Before President Trump took the oath of office, Senator Roy Blunt (R-MO) offered prefatory remarks. After discussing the election of 1800, he refers to the initial electoral process as a “flaw in the Constitution itself,” a flaw that was remedied by the Twelfth Amendment.
[George Washington] thought the inauguration of the second president would be more important than the inauguration of the first. Many people had taken control of the government up until then, but few people had ever turned that control willingly over to anyone else. and as important as the transfer of the first transfer of power was, many historians believe that the next election was even more important. When in 1801, one group of people arguably for the first time ever in history willingly, if not enthusiastically, gave control of the government to people they believed had a dramatically different view of what the government would, should and could do. After that election that actually discovered a flaw in the constitution itself, which was remedied by the 12th amendment. Thomas Jefferson, at that inauguration, beyond the chaos of the election that had just passed said, “we are all republicans, we are all federalists.”

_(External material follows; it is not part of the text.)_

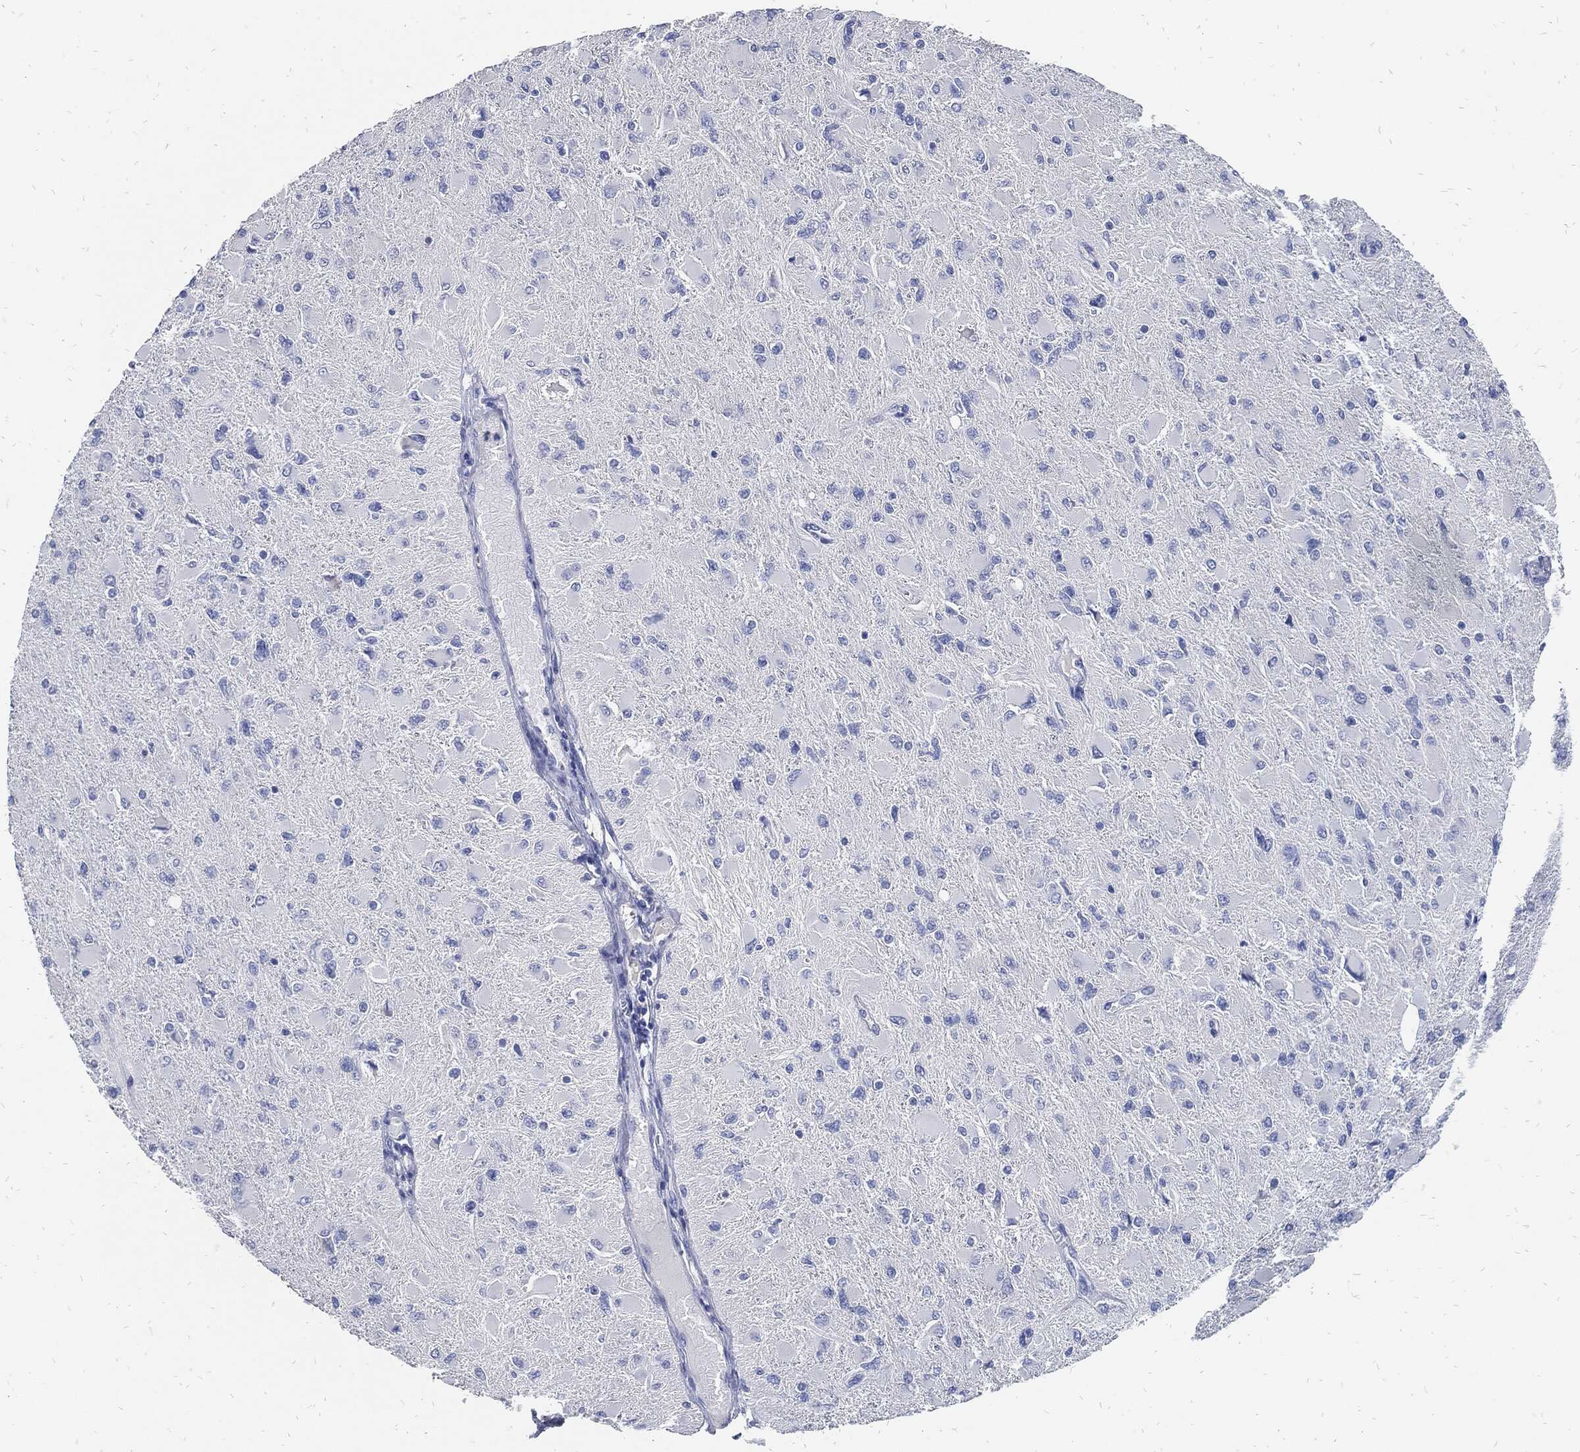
{"staining": {"intensity": "negative", "quantity": "none", "location": "none"}, "tissue": "glioma", "cell_type": "Tumor cells", "image_type": "cancer", "snomed": [{"axis": "morphology", "description": "Glioma, malignant, High grade"}, {"axis": "topography", "description": "Cerebral cortex"}], "caption": "High magnification brightfield microscopy of glioma stained with DAB (3,3'-diaminobenzidine) (brown) and counterstained with hematoxylin (blue): tumor cells show no significant expression.", "gene": "FABP4", "patient": {"sex": "female", "age": 36}}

The word “Constitution” was not mentioned during the inaugural address. George Will’s comments, however, capture my reaction:
Because in 1981 the inauguration ceremony for a cheerful man from the American West was moved from the Capitol’s East Portico to its West Front, Trump stood facing west, down the Mall with its stately monuments celebrating some of those who made America great — Washington, Jefferson, Lincoln. Looking out toward where the fields of the republic roll on, Trump, a Gatsby-for-our-time, said: “What truly matters is not which party controls our government but whether our government is controlled by the people.” Well.
“A dependence on the people,” James Madison wrote, “is, no doubt, the primary control on the government; but experience has taught mankind the necessity of auxiliary precautions.” He meant the checks and balances of our constitutional architecture. They are necessary because, as Madison anticipated and as the nation was reminded on Friday, “Enlightened statesmen will not always be at the helm.”